The respected surgeon’s drawing, which has been put
up for auction, appears to support the theory that a second shooter stood on
the grassy knoll in front of the motorcade.
McClelland’s sketch, which he signed, shows a large
four to five inch exit wound at the back of JFK’s head.
This, he suggests, correlates to an entry wound at
Kennedy’s hairline, although he admits he didn’t see that wound properly.
Yet, he is adamant that he saw “clearly” another
entry wound low in the neck.
McClelland believed the first bullet hit Kennedy in
the back, not in the front as was assumed at the time.
He also insists the second shot hit the iconic
Democrat throwing his head violently backward which would only happen if he was
struck by a bullet from the front and not above and behind.

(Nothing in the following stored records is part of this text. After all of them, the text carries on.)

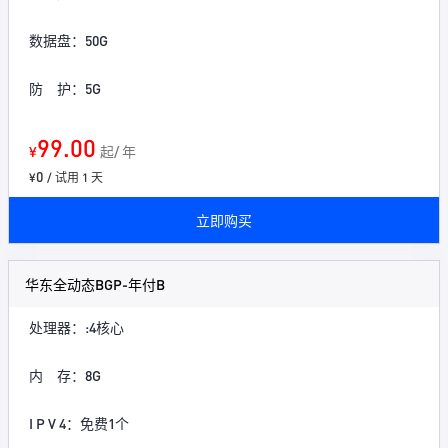
数据盘：50G
防 护：5G
99.00
¥
起/ 年
0
¥
/ 试用 1 天
立即购买
华东全动态BGP-年付B
处理器：:4核心
内 存：8G
I P V 4：免费1个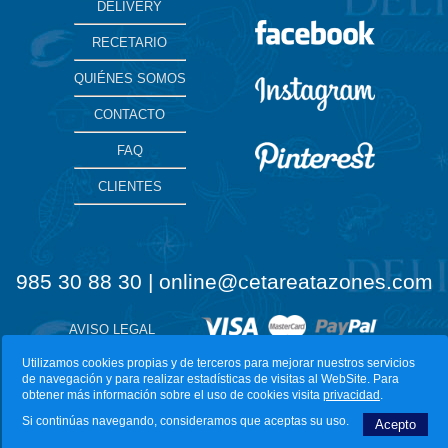
DELIVERY
RECETARIO
QUIÉNES SOMOS
CONTACTO
FAQ
CLIENTES
985 30 88 30 | online@cetareatazones.com
AVISO LEGAL
Utilizamos cookies propias y de terceros para mejorar nuestros servicios
de navegación y para realizar estadísticas de visitas al WebSite. Para
Diseño Web:
LuarcaCom
obtener más información sobre el uso de cookies visita
privacidad
.
Si continúas navegando, consideramos que aceptas su uso.
Acepto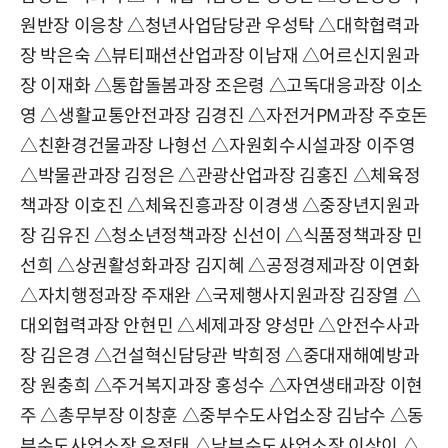
원반장 이응창
△
청년사업담당관 우성탁
△
대학협력과
장 박은숙
△
뷰티패션산업과장 이남재
△
어르신지원과
장 이재화
△
통합돌봄과장 조은령
△
고독대응과장 이소
영
△
생활교통안전과장 김경진
△
자전거PM과장 주호돈
△
친환경건물과장 나형선
△
자원회수시설과장 이주영
△
박물관과장 김정은
△
관광산업과장 김홍진
△
체육정
책과장 이호진
△
체육진흥과장 이경생
△
중장년지원과
장 김유진
△
청소년정책과장 신선이
△
식품정책과장 민
선희
△
상권활성화과장 김지혜
△
공정경제과장 이연화
△
자치행정과장 주재완
△
국제행사지원과장 김장열
△
대외협력과장 안현민
△
세제과장 양성만
△
안전수사과
장 김은경
△
건설혁신담당관 박희정
△
중대재해예방과
장 원충희
△
주거복지과장 홍성수
△
자연생태과장 이현
주
△
총무부장 이창훈
△
중부수도사업소장 김남수
△
동
부수도사업소장 유정태
△
남부수도사업소장 이상이
△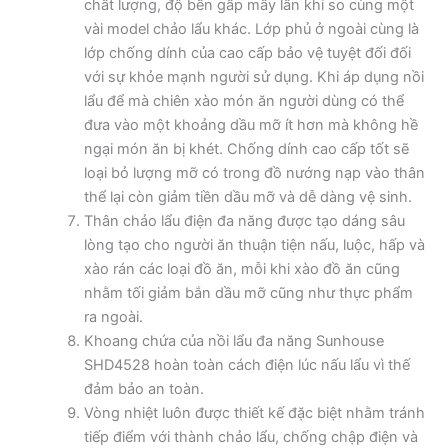
chất lượng, độ bền gấp mấy lần khi so cùng một
vài model chảo lẩu khác. Lớp phủ ở ngoài cùng là
lớp chống dính của cao cấp bảo vệ tuyệt đối đối
với sự khỏe mạnh người sử dụng. Khi áp dụng nồi
lẩu để mà chiên xào món ăn người dùng có thể
đưa vào một khoảng dầu mỡ ít hơn mà không hề
ngại món ăn bị khét. Chống dính cao cấp tốt sẽ
loại bỏ lượng mỡ có trong đồ nướng nạp vào thân
thể lại còn giảm tiền dầu mỡ và dễ dàng vệ sinh.
Thân chảo lẩu điện đa năng được tạo dáng sâu
lòng tạo cho người ăn thuận tiện nấu, luộc, hấp và
xào rán các loại đồ ăn, mỗi khi xào đồ ăn cũng
nhằm tối giảm bắn dầu mỡ cũng như thực phẩm
ra ngoài.
Khoang chứa của nồi lẩu đa năng Sunhouse
SHD4528 hoàn toàn cách điện lúc nấu lẩu vì thế
đảm bảo an toàn.
Vòng nhiệt luôn được thiết kế đặc biệt nhằm tránh
tiếp điểm với thành chảo lẩu, chống chập điện và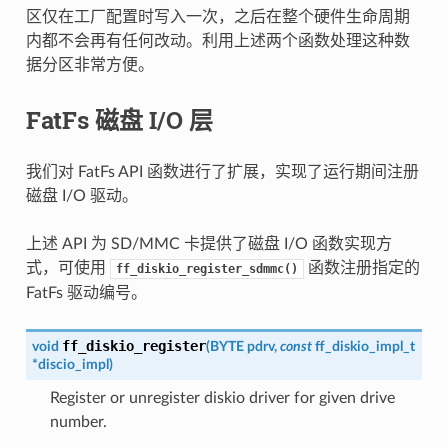
区仅在工厂配置时写入一次，之后在整个硬件生命周期
内都不会再有任何改动。利用上述两个函数处理这种数
据分区非常方便。
FatFs 磁盘 I/O 层
我们对 FatFs API 函数进行了扩展，实现了运行期间注册
磁盘 I/O 驱动。
上述 API 为 SD/MMC 卡提供了磁盘 I/O 函数实现方
式，可使用
函数注册指定的
ff_diskio_register_sdmmc()
FatFs 驱动编号。
ff_diskio_register
void
(
BYTE
pdrv
,
const
ff_diskio_impl_t
*
discio_impl
)
Register or unregister diskio driver for given drive
number.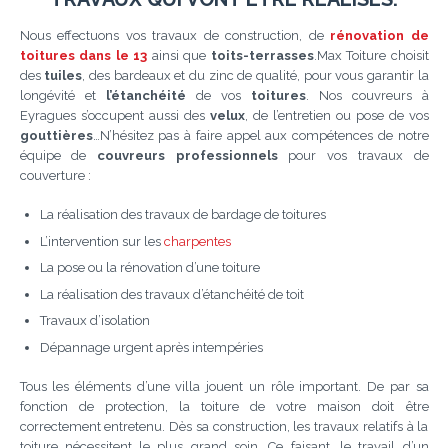
Nous effectuons vos travaux de construction, de
rénovation de
toitures dans le 13
ainsi que
toits-terrasses
.Max Toiture choisit
des
tuiles
, des bardeaux et du zinc de qualité, pour vous garantir la
longévité et
l’étanchéité
de vos
toitures
. Nos couvreurs à
Eyragues s’occupent aussi des
velux
, de l’entretien ou pose de vos
gouttières
…N’hésitez pas à faire appel aux compétences de notre
équipe de
couvreurs professionnels
pour vos travaux de
couverture :
La réalisation des travaux de bardage de toitures
L’intervention sur les
charpentes
La pose ou la rénovation d’une toiture
La réalisation des travaux d’étanchéité de toit
Travaux d’isolation
Dépannage urgent après intempéries
Tous les éléments d’une villa jouent un rôle important. De par sa
fonction de protection, la toiture de votre maison doit être
correctement entretenu. Dès sa construction, les travaux relatifs à la
toiture nécessitent le plus grand soin. Ce faisant, le travail d’un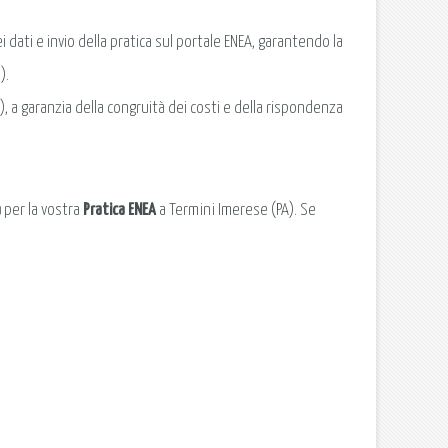
 dati e invio della pratica sul portale ENEA, garantendo la
).
 a garanzia della congruità dei costi e della rispondenza
a
per la vostra
Pratica ENEA
a Termini Imerese (PA). Se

President John F. Kennedy is struck by an assassin’s
bullet as he travels through Dallas in a motorcade.Getty Images
The compelling drawing – which has been in the hands
of a private collector for years – has emerged for auction 54 years after JFK’s
assassination and is tipped to sell for nearly $4,000.

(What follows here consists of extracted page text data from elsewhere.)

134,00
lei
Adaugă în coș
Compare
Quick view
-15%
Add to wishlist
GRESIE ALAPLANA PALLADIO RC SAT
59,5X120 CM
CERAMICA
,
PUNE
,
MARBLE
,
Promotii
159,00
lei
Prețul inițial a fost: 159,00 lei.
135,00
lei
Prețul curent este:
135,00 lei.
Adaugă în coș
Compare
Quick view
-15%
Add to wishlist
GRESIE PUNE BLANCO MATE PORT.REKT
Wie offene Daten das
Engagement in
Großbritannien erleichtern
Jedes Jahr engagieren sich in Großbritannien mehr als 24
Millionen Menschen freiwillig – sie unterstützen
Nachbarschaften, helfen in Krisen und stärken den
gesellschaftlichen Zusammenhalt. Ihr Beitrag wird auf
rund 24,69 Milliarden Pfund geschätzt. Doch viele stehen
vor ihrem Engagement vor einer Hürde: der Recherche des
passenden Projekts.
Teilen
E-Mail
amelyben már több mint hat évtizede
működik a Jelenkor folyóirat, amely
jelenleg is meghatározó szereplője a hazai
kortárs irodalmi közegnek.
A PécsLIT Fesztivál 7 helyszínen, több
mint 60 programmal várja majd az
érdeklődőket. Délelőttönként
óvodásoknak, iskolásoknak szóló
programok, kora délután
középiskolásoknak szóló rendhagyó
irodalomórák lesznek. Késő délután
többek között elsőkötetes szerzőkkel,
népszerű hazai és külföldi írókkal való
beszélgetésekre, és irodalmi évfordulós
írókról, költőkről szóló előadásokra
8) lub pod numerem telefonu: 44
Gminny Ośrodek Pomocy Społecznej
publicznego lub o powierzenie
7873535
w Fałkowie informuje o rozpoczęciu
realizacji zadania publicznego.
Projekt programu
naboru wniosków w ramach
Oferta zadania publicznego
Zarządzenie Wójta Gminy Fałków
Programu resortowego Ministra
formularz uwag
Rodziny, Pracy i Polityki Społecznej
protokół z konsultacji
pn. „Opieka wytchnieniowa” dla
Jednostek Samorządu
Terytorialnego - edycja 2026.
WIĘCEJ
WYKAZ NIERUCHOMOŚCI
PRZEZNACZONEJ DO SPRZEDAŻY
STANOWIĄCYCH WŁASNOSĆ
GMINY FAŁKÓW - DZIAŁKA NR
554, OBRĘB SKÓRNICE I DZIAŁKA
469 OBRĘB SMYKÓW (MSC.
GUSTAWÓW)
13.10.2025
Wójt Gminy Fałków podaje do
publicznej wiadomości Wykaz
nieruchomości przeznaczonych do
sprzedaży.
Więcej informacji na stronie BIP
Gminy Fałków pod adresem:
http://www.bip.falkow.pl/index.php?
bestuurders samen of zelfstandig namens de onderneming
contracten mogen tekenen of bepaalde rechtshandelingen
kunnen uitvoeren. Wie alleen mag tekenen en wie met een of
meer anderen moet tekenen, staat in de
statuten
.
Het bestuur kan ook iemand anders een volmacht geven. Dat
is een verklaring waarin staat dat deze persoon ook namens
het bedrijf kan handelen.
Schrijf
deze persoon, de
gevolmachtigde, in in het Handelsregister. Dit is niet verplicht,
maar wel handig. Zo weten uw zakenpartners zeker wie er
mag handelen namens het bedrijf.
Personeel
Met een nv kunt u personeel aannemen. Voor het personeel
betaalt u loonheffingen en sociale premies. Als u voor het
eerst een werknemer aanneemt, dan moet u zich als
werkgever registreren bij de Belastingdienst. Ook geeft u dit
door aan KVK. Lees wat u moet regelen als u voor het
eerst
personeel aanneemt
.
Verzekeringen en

Michael Kirk, auctioneer at US-based Nate D.
Sanders, which is selling the sketch, said the drawing is credible proof that
more than one killer was involved in the infamous assassination.
He said: “McClelland saw Kennedy’s wounds first hand
when he was brought into the emergency room and he has always been of the mind
that they were consistent with two shooters.
“He is a credible surgeon who has believed for more
than 50 years that the wound that did the most damage could not have come from
a bullet above and behind, but only from a shooter stood in front of Kennedy.
“There are legions of people who believe that there
was something more than was reported in the Warren Commission which concluded
Oswald was acting alone and this diagram gives credence to their theory.”
Kennedy was assassinated while traveling through
Dallas, Texas, in an open-top convertible on November 22, 1963.
President John F. Kennedy’s murderer, Lee Harvey
Oswald, speaks during a press conference after his arrest in Dallas. Lee Harvey
Oswald was killed by Jack Ruby on the eve of Kennedy’s burial.AFP/Getty Images
As their vehicle passed the Texas School Book
Depository Building, former marine Oswald fired three shots from the sixth
floor, fatally wounding President Kennedy.
Kennedy was pronounced dead 30 minutes later at
Parkland Hospital. He was 46 years old.
Less than an hour after Kennedy was shot, Oswald
killed a policeman who questioned him on the street near his dormitory in
Dallas.
Thirty minutes later, Oswald was arrested in a movie
theater by police responding to reports of a suspect.
On November 24, he was brought to the basement of
the Dallas police headquarters on his way to a more secure county jail.
As Oswald came into the room, nightclub owner Jack
Ruby emerged from the crowd and fatally wounded him with a single shot from a
concealed revolver.
In a twist of fate, McClelland also operated on
Oswald after the prime suspect was fatally shot in the abdomen two days later.
The Warren Commission was a nearly year-long
investigation led by Chief Justice Earl Warren that concluded Oswald acted
alone in assassinating Kennedy and that there was no conspiracy involved.
The hotly anticipated auction ends on Thursday.